When Bryn woke up, fuzzy and sick, it all seemed that much worse. She’d wasted a lot of bullets on Jane, and it seemed pretty annoying to be kicked to death by her afterward. But somehow, in the rearview mirror, Bryn couldn’t understand why she hadn’t just assumed it from the beginning, that Jane was Revived; half of those she’d met were clinging to sanity with both hands, and the other half had lost their shit entirely.


Jane was the same order of psychopath as Fast Freddy Watson…someone whose darker tendencies had been liberated by the drugs, who wasn’t afraid of death or pain or reprisals.


It wasn’t good news, and the worst part came when Bryn realized just where she was.…


Back in her original predicament.


Bryn’s gaze focused up on the same grimy ceiling light, the same cracked paint, the same fluttering spiderweb.
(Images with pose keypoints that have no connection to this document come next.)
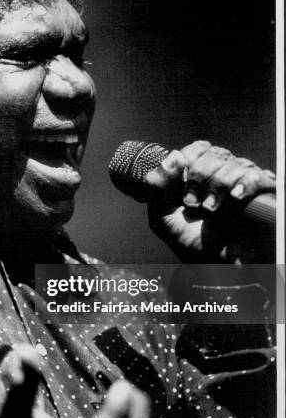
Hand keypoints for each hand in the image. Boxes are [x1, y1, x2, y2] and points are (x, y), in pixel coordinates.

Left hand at [145, 140, 275, 262]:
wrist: (211, 269)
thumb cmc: (188, 242)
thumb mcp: (162, 217)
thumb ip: (157, 186)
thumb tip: (172, 155)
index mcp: (199, 175)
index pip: (198, 148)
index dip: (188, 161)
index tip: (181, 188)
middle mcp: (223, 175)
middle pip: (216, 153)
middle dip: (200, 177)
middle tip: (193, 204)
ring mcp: (243, 185)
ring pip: (236, 163)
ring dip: (219, 185)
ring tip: (211, 210)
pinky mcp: (262, 197)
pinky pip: (258, 177)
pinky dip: (246, 184)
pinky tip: (235, 197)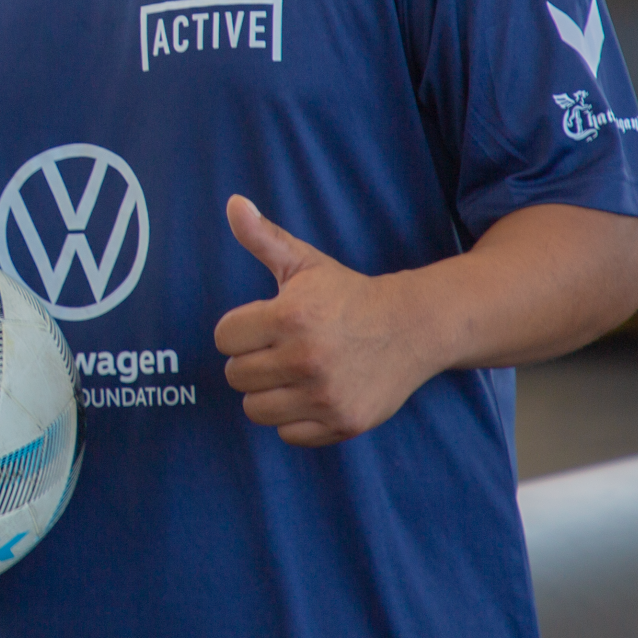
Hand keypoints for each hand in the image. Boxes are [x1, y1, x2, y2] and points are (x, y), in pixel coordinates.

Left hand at [213, 196, 437, 446]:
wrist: (413, 327)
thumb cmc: (348, 294)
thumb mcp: (304, 262)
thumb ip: (263, 236)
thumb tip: (233, 203)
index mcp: (290, 316)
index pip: (224, 337)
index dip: (240, 329)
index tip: (265, 324)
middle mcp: (306, 358)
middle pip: (236, 376)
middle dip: (253, 360)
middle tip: (280, 348)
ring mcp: (325, 394)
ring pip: (255, 409)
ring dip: (269, 392)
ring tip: (293, 372)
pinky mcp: (343, 423)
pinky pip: (287, 433)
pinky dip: (295, 418)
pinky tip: (313, 393)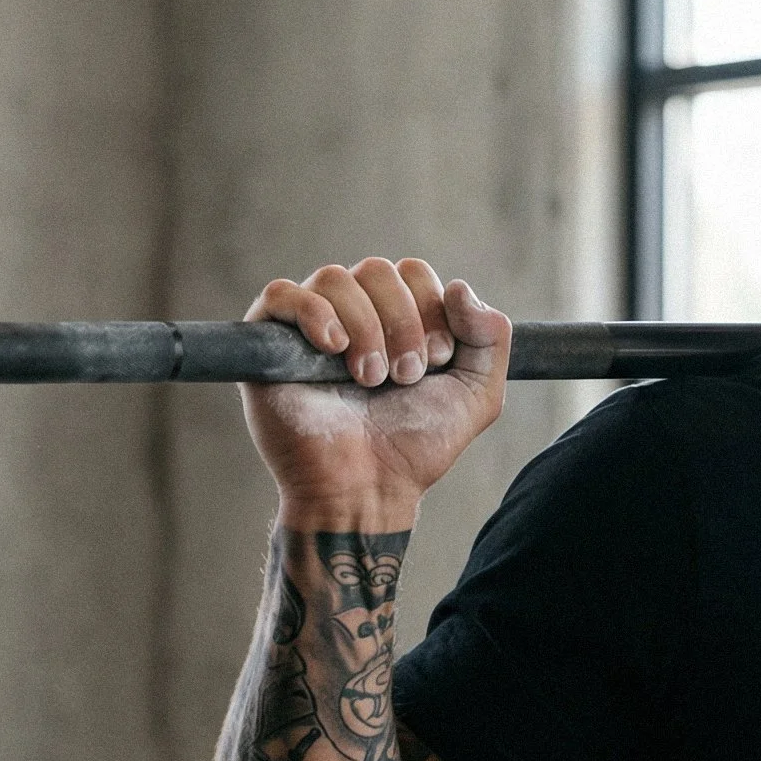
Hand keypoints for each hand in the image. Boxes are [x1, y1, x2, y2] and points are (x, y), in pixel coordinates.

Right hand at [242, 258, 510, 520]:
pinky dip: (312, 312)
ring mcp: (308, 329)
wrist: (366, 490)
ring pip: (333, 278)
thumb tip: (460, 286)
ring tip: (369, 378)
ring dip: (365, 327)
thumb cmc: (413, 448)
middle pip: (376, 270)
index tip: (434, 362)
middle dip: (401, 321)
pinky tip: (333, 347)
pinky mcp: (269, 347)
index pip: (412, 272)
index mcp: (394, 318)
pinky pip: (281, 295)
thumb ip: (490, 338)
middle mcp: (351, 315)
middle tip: (403, 377)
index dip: (430, 308)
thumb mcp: (476, 395)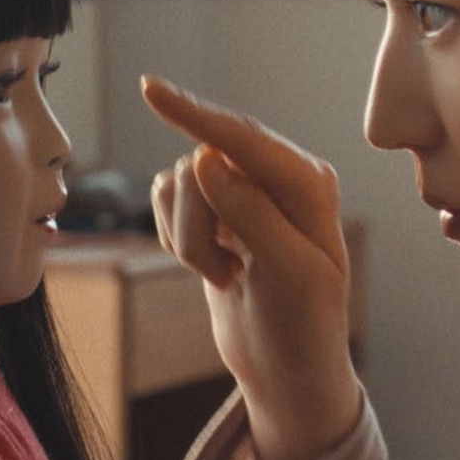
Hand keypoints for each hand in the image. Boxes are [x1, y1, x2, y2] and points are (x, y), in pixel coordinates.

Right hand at [141, 76, 362, 459]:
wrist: (286, 370)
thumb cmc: (302, 326)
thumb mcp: (289, 274)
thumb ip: (250, 214)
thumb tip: (205, 159)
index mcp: (309, 182)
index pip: (243, 139)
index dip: (195, 113)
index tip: (151, 89)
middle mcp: (277, 176)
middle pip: (199, 167)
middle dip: (196, 225)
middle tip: (226, 272)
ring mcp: (243, 192)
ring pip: (176, 188)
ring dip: (188, 241)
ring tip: (228, 274)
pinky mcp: (214, 212)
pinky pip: (166, 205)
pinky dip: (177, 242)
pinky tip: (214, 268)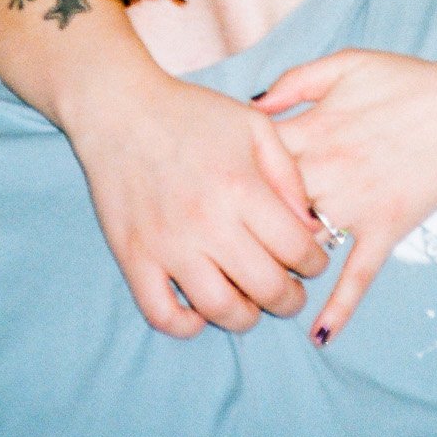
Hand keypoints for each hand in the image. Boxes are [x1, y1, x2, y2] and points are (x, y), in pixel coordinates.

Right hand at [67, 67, 327, 337]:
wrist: (121, 111)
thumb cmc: (193, 115)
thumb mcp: (255, 127)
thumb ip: (288, 176)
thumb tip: (308, 226)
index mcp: (241, 188)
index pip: (296, 249)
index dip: (315, 264)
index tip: (313, 263)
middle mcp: (208, 222)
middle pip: (266, 288)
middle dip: (290, 299)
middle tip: (292, 294)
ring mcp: (168, 245)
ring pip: (220, 310)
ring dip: (246, 318)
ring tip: (253, 305)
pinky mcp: (134, 258)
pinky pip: (162, 315)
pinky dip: (187, 325)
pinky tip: (201, 311)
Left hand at [256, 50, 436, 342]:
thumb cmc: (406, 81)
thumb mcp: (346, 63)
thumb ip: (295, 81)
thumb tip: (252, 105)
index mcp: (315, 129)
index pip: (253, 160)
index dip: (231, 172)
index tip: (219, 180)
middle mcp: (329, 170)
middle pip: (269, 207)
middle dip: (245, 221)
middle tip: (228, 234)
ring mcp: (357, 204)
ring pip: (304, 242)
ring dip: (280, 259)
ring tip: (255, 275)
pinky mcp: (386, 228)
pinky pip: (359, 274)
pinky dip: (340, 306)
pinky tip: (320, 335)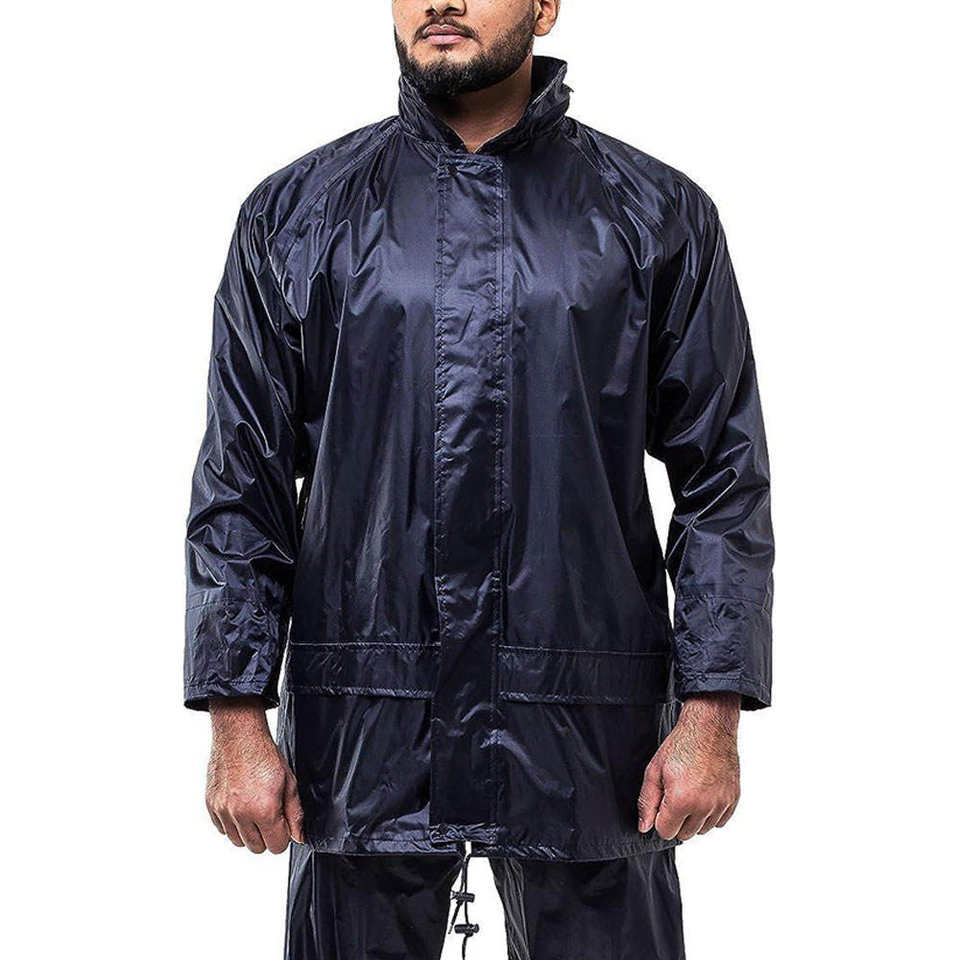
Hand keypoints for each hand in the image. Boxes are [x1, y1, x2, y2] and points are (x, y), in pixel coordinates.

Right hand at [205, 696, 304, 852]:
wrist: (239, 736)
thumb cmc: (265, 755)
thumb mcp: (289, 782)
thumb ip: (295, 813)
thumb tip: (298, 837)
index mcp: (264, 810)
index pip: (276, 846)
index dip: (283, 835)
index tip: (282, 823)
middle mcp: (241, 814)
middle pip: (256, 848)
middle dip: (266, 835)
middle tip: (270, 814)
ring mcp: (223, 811)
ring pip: (238, 841)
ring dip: (248, 831)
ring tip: (254, 808)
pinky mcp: (211, 805)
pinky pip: (222, 829)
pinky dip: (231, 823)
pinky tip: (240, 804)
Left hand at [637, 692, 740, 840]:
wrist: (709, 729)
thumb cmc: (681, 746)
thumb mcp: (654, 770)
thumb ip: (647, 801)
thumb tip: (644, 827)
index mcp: (682, 801)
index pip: (666, 832)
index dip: (660, 818)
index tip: (662, 801)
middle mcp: (704, 807)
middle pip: (685, 835)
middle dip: (676, 819)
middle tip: (675, 795)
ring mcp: (721, 804)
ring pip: (703, 830)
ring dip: (694, 818)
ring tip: (690, 792)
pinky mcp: (733, 799)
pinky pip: (720, 821)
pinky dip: (711, 813)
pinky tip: (704, 793)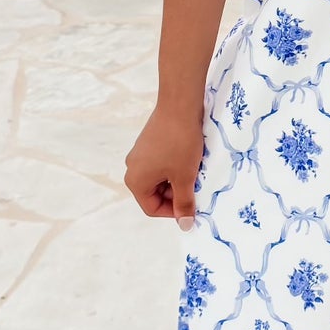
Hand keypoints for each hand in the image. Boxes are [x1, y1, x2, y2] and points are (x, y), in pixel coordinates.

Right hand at [124, 101, 204, 229]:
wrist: (179, 105)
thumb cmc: (180, 143)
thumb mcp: (185, 177)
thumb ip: (184, 203)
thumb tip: (184, 225)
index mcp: (136, 181)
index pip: (152, 208)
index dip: (174, 211)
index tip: (192, 206)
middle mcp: (132, 168)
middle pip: (155, 194)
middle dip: (176, 195)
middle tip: (196, 189)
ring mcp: (139, 154)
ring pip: (160, 178)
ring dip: (177, 180)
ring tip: (194, 173)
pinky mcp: (148, 143)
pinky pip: (161, 164)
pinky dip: (175, 167)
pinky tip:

The same spider sitting patiently in the center, waiting for a new, juicy snack to wander by.


She didn’t bother trying her restraints, or even turning her head to see if Jane was there. She knew the woman would be.


“Who the hell thought it would be a good idea to Revive you?” she asked the ceiling, but she meant it for Jane, and turned to look at the woman’s dim shape in the dark where it sat comfortably, legs crossed.